In the conduct of monetary policy, there exists a risk-return tradeoff between financial conditions and financial stability, which complements the traditional inflation-real activity tradeoff of monetary policy. The tradeoff exists even if monetary policy does not target financial stability considerations independently of its inflation and real activity goals, as the buildup of financial vulnerabilities from persistent accommodative monetary policy when the economy is close to potential increases risks to future financial stability. We review monetary policy transmission channels and financial frictions that give rise to this tradeoff between financial conditions and financial stability, within a monitoring program across asset markets, banking firms, shadow banking, and the nonfinancial sector.

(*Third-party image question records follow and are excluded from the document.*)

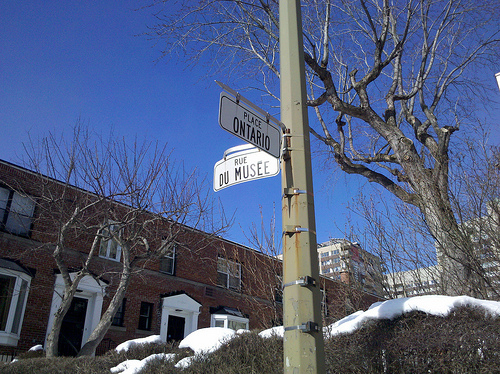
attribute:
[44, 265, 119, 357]
door — black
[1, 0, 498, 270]
skies — blue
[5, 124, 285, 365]
building — red, brick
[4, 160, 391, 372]
building — red, brick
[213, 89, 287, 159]
sign — white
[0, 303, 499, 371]
grass — dry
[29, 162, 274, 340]
building — brick, red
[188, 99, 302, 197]
sign — white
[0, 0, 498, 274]
sky — clear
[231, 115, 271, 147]
lettering — black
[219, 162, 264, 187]
lettering — black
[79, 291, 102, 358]
frame — white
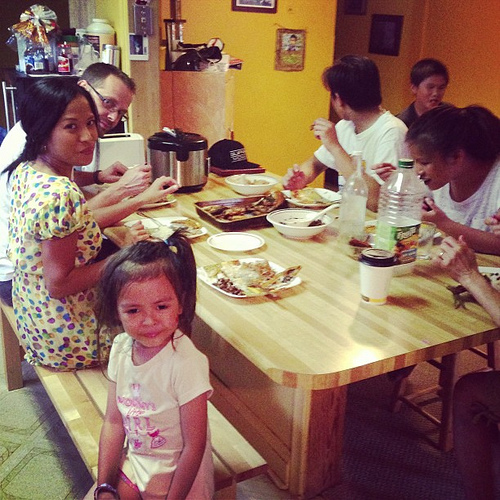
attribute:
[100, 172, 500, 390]
table — here, wooden, full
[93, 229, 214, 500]
girl — here, little, young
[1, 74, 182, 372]
lady — here, sitting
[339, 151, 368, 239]
bottle — here, glass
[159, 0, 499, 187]
wall — here, cream, yellow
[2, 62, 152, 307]
man — sitting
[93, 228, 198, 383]
hair — pony tail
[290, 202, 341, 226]
spoon — white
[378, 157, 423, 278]
bottle — plastic, large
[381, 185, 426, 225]
surface — ribbed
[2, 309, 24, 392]
leg — wooden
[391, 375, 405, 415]
leg — wooden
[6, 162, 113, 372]
dress — polka dot, multicolored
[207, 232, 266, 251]
plate — empty, white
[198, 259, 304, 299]
plate — square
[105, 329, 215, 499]
shirt — pink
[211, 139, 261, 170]
cap — black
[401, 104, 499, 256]
woman — eating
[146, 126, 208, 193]
rice cooker — metal, black, silver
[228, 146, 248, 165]
design — white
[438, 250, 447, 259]
ring — gold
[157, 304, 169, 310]
eye — dark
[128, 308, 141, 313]
eye — dark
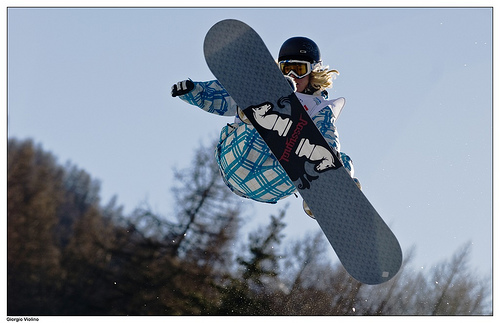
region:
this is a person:
[168, 13, 375, 221]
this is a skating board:
[198, 13, 407, 286]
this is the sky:
[354, 17, 489, 176]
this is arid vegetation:
[12, 147, 70, 304]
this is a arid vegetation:
[157, 213, 340, 315]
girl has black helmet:
[285, 27, 325, 69]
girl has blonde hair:
[315, 38, 342, 96]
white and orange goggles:
[270, 44, 317, 86]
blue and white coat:
[210, 68, 350, 178]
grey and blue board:
[233, 49, 440, 282]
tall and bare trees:
[377, 239, 469, 321]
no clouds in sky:
[360, 13, 436, 119]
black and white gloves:
[154, 82, 186, 104]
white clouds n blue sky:
[30, 39, 72, 73]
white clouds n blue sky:
[415, 65, 470, 119]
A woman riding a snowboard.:
[169, 19, 405, 286]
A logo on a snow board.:
[237, 93, 342, 188]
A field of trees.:
[6, 136, 493, 318]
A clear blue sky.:
[0, 10, 493, 310]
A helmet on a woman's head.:
[278, 36, 325, 64]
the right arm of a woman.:
[169, 77, 240, 119]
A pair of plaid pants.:
[211, 118, 294, 205]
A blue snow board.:
[200, 20, 404, 284]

We focus on vulnerabilities that affect monetary policies’ risk- return tradeoff including (i) pricing of risk, (ii) leverage, (iii) maturity and liquidity mismatch, and (iv) interconnectedness and complexity. We also discuss the extent to which structural and time-varying macroprudential policies can counteract the buildup of vulnerabilities, thus mitigating monetary policy’s risk-return tradeoff.
Keywords: risk taking channel of monetary policy; monetary policy transmission; monetary policy rules; financial stability; financial conditions; macroprudential policy
Views expressed in the paper are those of the authors and do not necessarily reflect those of the Bank of Japan or Institute for Monetary and Economic Studies.